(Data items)
Segment Open

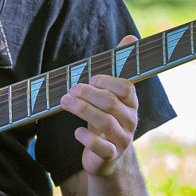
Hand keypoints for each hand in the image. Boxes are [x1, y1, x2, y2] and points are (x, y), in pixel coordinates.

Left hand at [60, 34, 139, 177]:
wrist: (108, 157)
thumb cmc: (106, 118)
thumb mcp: (111, 95)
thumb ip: (118, 69)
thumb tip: (131, 38)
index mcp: (131, 104)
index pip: (127, 89)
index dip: (108, 81)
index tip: (91, 78)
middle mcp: (130, 121)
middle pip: (112, 104)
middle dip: (88, 94)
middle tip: (70, 90)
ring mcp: (122, 140)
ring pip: (105, 123)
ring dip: (82, 110)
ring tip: (64, 102)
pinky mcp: (110, 156)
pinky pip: (102, 148)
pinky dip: (88, 139)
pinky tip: (77, 131)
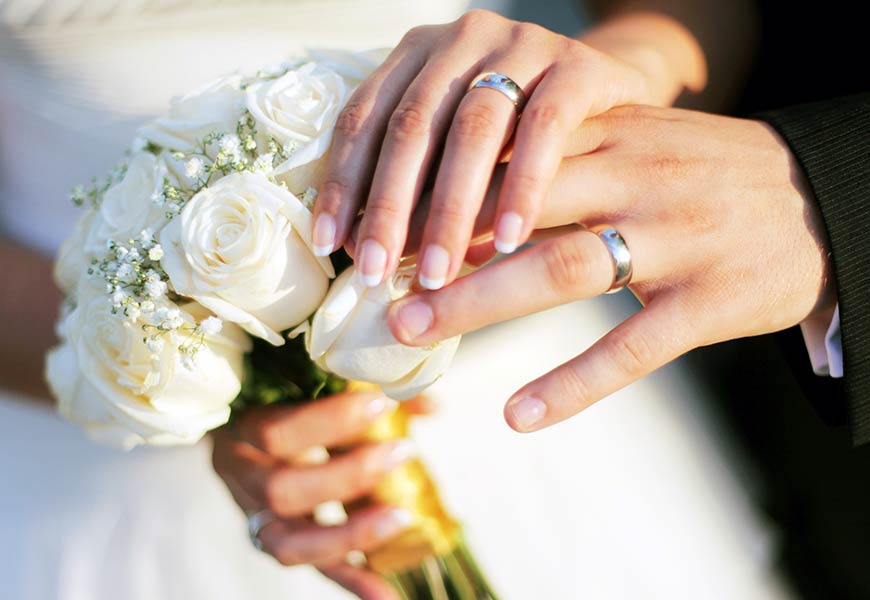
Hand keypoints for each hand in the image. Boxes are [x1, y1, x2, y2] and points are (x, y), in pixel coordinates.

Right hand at [212, 391, 424, 599]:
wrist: (245, 434)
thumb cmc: (283, 401)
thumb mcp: (308, 386)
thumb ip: (363, 390)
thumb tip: (430, 403)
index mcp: (239, 429)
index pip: (274, 432)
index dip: (328, 421)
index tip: (381, 403)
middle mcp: (241, 479)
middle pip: (281, 491)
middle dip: (348, 475)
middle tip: (402, 451)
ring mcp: (255, 518)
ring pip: (289, 544)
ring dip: (350, 535)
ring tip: (401, 518)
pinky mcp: (280, 545)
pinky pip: (314, 569)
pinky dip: (353, 581)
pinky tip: (387, 593)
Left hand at [312, 9, 663, 290]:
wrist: (613, 98)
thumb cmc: (519, 139)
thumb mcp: (462, 154)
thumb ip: (423, 187)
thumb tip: (374, 260)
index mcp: (419, 55)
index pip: (364, 119)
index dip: (344, 183)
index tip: (329, 246)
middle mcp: (462, 39)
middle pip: (412, 125)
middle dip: (389, 206)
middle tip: (375, 272)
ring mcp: (522, 45)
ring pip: (473, 129)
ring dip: (451, 208)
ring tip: (435, 273)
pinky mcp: (578, 65)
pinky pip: (544, 128)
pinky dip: (523, 187)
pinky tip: (510, 243)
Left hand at [386, 105, 834, 432]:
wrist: (819, 200)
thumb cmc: (705, 175)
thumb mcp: (638, 144)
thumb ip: (565, 158)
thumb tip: (470, 190)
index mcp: (615, 135)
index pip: (511, 155)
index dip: (440, 191)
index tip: (381, 223)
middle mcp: (639, 179)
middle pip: (521, 210)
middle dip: (440, 246)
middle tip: (375, 282)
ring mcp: (676, 241)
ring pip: (563, 269)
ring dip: (481, 304)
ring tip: (415, 330)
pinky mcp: (710, 302)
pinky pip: (631, 348)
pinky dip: (571, 383)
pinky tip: (518, 413)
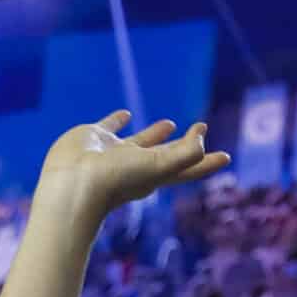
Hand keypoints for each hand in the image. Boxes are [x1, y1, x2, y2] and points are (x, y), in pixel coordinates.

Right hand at [36, 111, 230, 235]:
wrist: (71, 182)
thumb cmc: (117, 179)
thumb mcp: (159, 167)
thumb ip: (187, 154)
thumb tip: (203, 138)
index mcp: (156, 175)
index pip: (188, 167)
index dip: (207, 161)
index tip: (226, 155)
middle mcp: (137, 164)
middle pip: (169, 153)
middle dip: (186, 144)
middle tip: (201, 129)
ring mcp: (115, 152)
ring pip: (141, 140)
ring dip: (156, 133)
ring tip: (170, 124)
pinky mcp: (94, 137)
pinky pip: (109, 125)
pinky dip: (118, 120)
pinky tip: (125, 114)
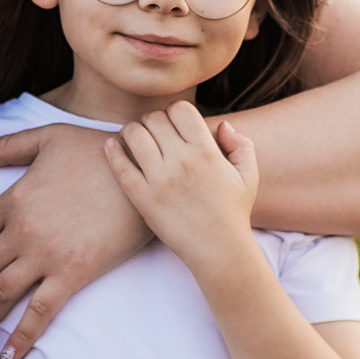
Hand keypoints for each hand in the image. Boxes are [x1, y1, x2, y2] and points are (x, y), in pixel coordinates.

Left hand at [0, 124, 149, 358]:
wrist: (146, 171)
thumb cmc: (98, 150)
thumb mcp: (48, 138)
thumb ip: (5, 146)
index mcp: (14, 198)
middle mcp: (22, 230)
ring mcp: (46, 255)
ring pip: (0, 294)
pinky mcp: (73, 274)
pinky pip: (39, 312)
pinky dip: (21, 337)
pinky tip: (8, 357)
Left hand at [102, 104, 258, 268]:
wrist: (219, 249)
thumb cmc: (233, 211)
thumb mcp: (248, 174)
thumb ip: (240, 144)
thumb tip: (222, 125)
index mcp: (206, 151)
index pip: (180, 109)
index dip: (175, 111)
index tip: (173, 123)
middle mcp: (182, 161)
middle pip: (154, 118)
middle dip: (152, 120)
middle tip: (152, 131)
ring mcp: (160, 180)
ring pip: (134, 135)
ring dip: (131, 131)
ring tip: (134, 138)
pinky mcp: (144, 199)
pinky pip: (121, 168)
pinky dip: (112, 152)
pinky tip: (111, 145)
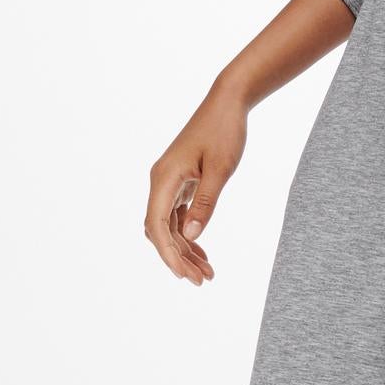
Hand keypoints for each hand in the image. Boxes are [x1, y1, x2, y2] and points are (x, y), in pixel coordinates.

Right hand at [144, 83, 247, 283]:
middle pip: (160, 230)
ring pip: (169, 226)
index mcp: (164, 178)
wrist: (228, 103)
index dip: (168, 254)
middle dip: (177, 258)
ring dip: (184, 250)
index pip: (157, 225)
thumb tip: (191, 236)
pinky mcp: (181, 182)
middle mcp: (160, 181)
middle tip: (202, 281)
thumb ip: (206, 203)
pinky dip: (189, 236)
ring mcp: (169, 182)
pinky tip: (202, 254)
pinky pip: (178, 216)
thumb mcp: (220, 169)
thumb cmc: (225, 131)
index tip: (185, 275)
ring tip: (206, 274)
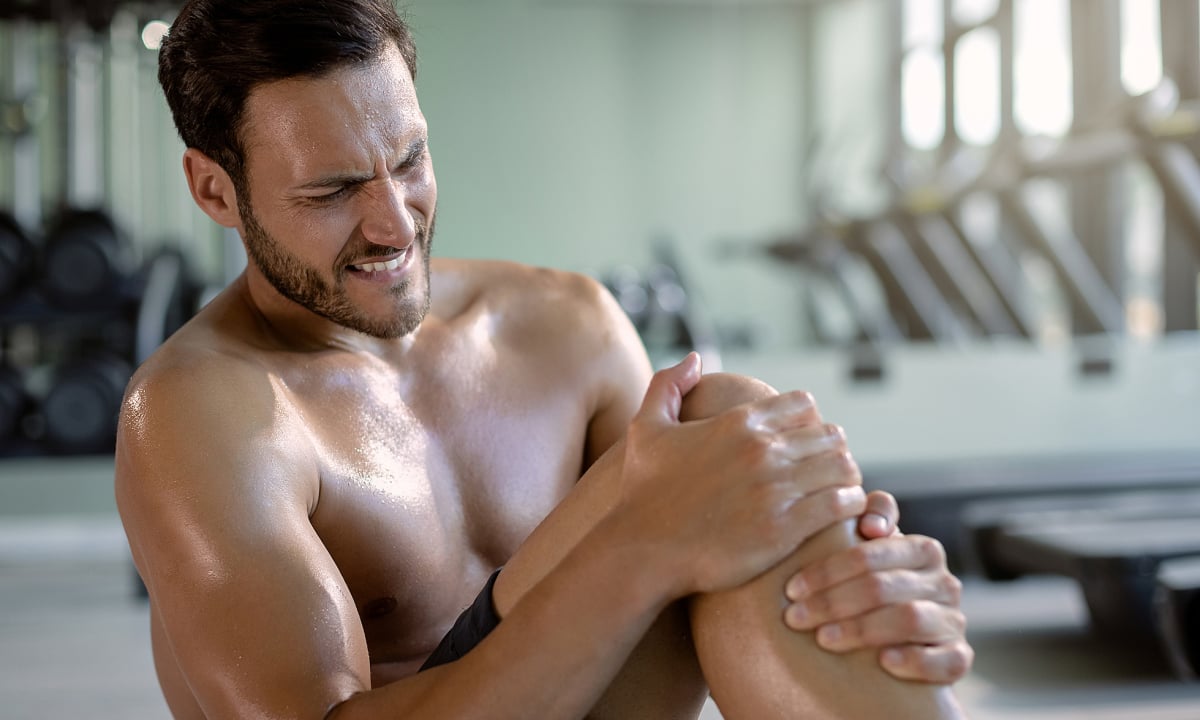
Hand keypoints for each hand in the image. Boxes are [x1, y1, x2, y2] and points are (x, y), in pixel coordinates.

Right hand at [610, 354, 866, 597]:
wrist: (642, 550)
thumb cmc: (642, 492)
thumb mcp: (646, 428)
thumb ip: (668, 385)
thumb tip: (696, 358)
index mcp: (738, 422)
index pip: (804, 405)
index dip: (809, 423)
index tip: (805, 445)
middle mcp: (762, 448)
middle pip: (830, 435)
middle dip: (831, 452)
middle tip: (826, 474)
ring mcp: (776, 487)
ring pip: (843, 466)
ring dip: (846, 478)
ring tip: (838, 493)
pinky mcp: (786, 526)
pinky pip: (842, 503)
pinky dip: (849, 506)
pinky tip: (840, 515)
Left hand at [782, 495, 972, 683]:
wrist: (905, 641)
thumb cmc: (876, 588)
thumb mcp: (868, 554)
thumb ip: (869, 519)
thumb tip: (870, 525)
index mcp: (922, 550)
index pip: (870, 554)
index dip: (828, 570)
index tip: (792, 588)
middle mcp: (944, 582)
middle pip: (882, 587)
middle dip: (832, 602)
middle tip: (796, 617)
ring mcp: (953, 620)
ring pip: (909, 619)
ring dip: (861, 629)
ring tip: (823, 638)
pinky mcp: (959, 657)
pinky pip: (945, 659)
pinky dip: (914, 660)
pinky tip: (884, 662)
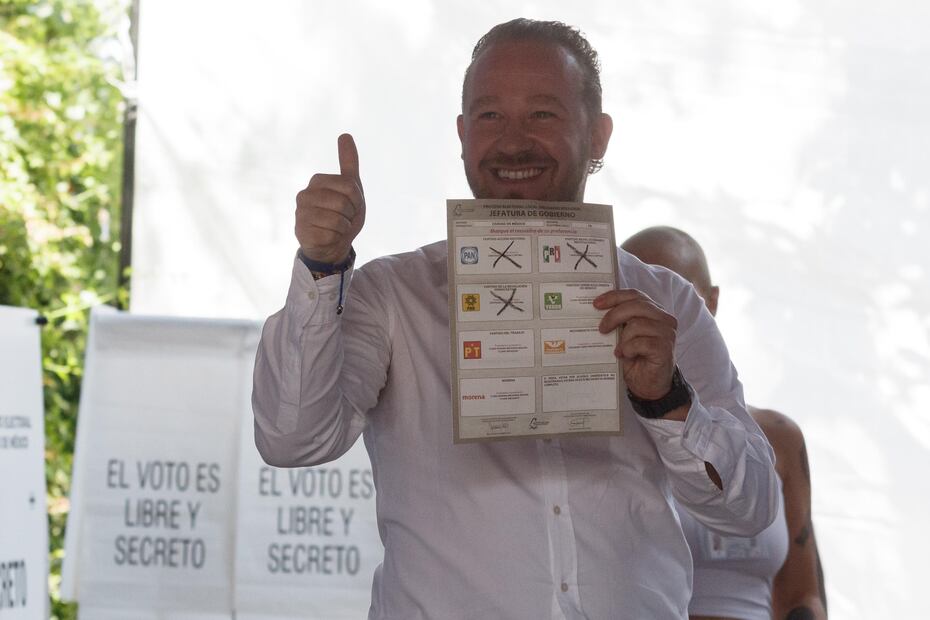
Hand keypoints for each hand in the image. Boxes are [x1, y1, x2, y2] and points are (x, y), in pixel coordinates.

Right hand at [295, 133, 365, 263]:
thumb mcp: (351, 188)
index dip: (357, 199)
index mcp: (317, 181)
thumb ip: (349, 162)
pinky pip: (331, 234)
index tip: (350, 204)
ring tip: (335, 227)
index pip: (349, 186)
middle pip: (343, 203)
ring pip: (337, 220)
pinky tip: (327, 237)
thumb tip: (345, 134)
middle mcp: (304, 195)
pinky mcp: (301, 232)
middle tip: (343, 218)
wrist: (332, 243)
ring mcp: (300, 214)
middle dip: (350, 214)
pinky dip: (335, 238)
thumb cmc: (342, 214)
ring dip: (343, 227)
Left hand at [594, 289, 677, 400]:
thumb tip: (597, 308)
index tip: (596, 304)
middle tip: (602, 329)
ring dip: (623, 339)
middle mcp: (664, 319)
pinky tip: (626, 356)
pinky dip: (629, 349)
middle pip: (636, 306)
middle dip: (614, 315)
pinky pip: (641, 342)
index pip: (635, 295)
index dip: (615, 297)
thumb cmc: (636, 358)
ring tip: (620, 350)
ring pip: (637, 324)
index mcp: (654, 312)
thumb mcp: (625, 335)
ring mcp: (667, 333)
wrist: (648, 385)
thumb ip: (620, 320)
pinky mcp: (665, 348)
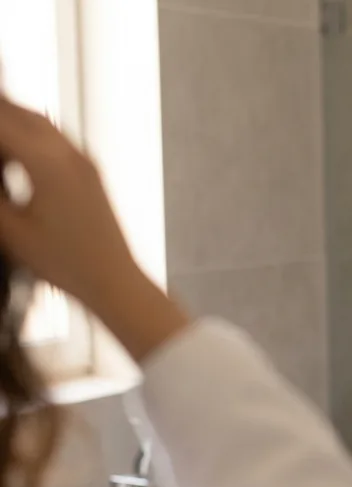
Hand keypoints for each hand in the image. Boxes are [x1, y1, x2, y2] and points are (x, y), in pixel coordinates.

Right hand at [0, 96, 187, 360]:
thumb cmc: (66, 263)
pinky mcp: (91, 174)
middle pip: (23, 113)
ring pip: (42, 124)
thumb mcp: (10, 231)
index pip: (2, 123)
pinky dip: (31, 134)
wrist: (113, 280)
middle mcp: (70, 155)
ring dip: (13, 119)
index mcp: (47, 163)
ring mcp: (85, 163)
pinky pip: (57, 140)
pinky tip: (14, 150)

Segment Closed

:: Work instructions ::
Above are the records. Copy word for word only their lines from the one holding "index tip: (596, 304)" through the one holding "middle mcp: (70, 155)", both included, and skip the images.

:: Worked solution ::
index tip: (596, 304)
middle tip: (602, 329)
ring dip: (623, 339)
middle mcp: (664, 319)
pinky tip: (626, 356)
pinky dip: (629, 349)
middle pip: (636, 306)
middle dip: (614, 315)
pinky pip: (641, 342)
index pip: (635, 295)
index dip: (615, 297)
thumb cmc: (636, 358)
ring tip: (620, 350)
ring pip: (637, 324)
index mcp: (654, 312)
thumb mcp: (625, 335)
ring mcp: (667, 333)
wrist: (648, 385)
thumb ip: (620, 320)
pinky mcp: (665, 348)
Hand keypoints for each hand in the image. Boxes are [x1, y1, x2, y2] and points are (x, y), in pixel coordinates.

Right hand at [0, 96, 187, 360]:
thumb cmc: (66, 263)
pinky mcp: (91, 174)
middle pip: (23, 113)
ring pip: (42, 124)
thumb mcp: (10, 231)
index pip: (2, 123)
pinky dip: (31, 134)
wrist: (113, 280)
middle mcp: (70, 155)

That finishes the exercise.